◆ THE EXERCISE
Put each line of the listing below into a JSON list of strings, one string per line, with blank lines skipped. Leave the pictures out of your answer.

◆ LISTING
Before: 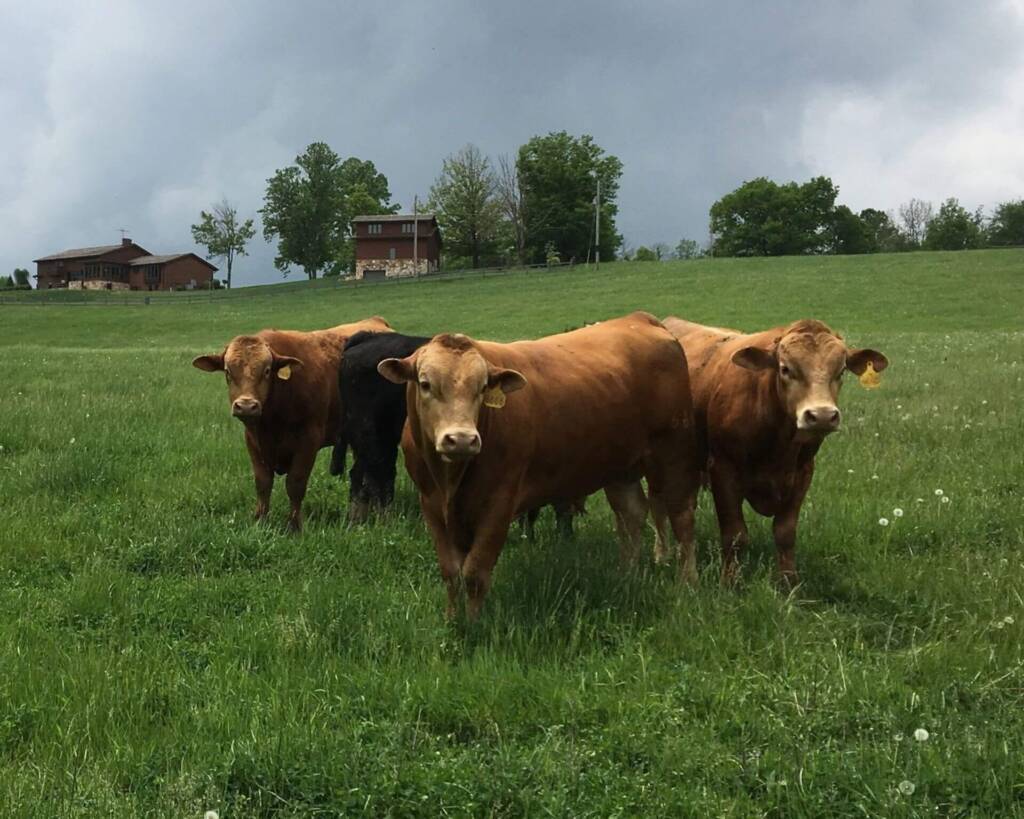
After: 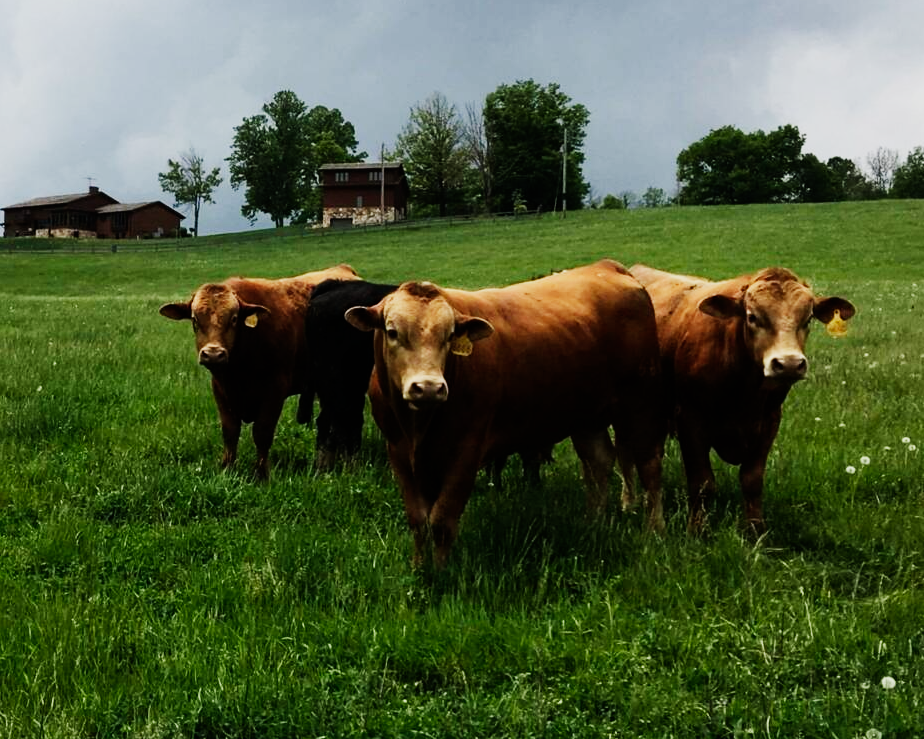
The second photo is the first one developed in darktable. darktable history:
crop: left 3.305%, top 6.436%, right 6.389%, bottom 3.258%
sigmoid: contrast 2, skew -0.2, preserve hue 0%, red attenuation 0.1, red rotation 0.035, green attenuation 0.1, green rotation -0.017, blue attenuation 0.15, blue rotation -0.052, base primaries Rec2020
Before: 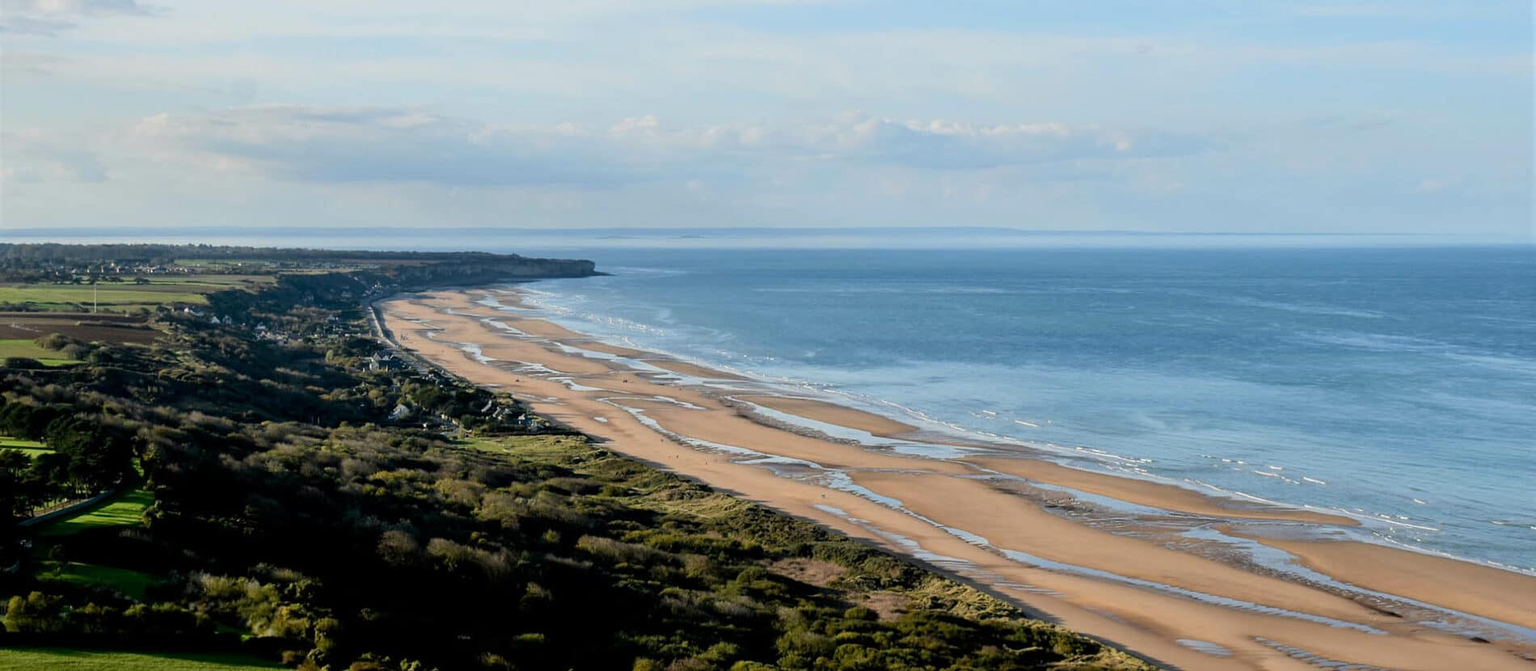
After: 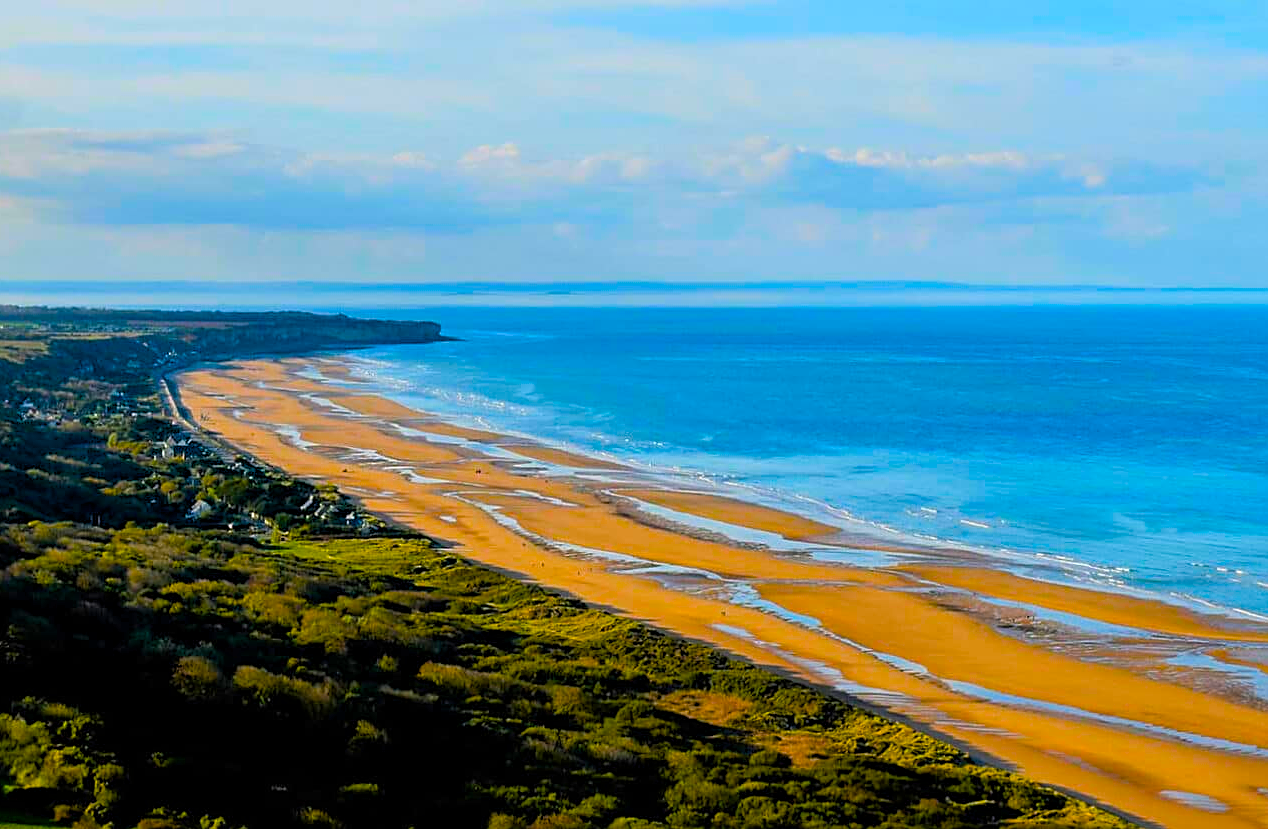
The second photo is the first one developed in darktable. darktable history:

◆ SOLUTION
[
  "Before: ",
  "After: ",
  "The second photo is the first one developed in darktable. darktable history:",
  "crop: left 3.305%, top 6.436%, right 6.389%, bottom 3.258%",
  "sigmoid: contrast 2, skew -0.2, preserve hue 0%, red attenuation 0.1, red rotation 0.035, green attenuation 0.1, green rotation -0.017, blue attenuation 0.15, blue rotation -0.052, base primaries Rec2020",
  "Before: ",
  "After: ",
  "The second photo is the first one developed in darktable. darktable history:"
]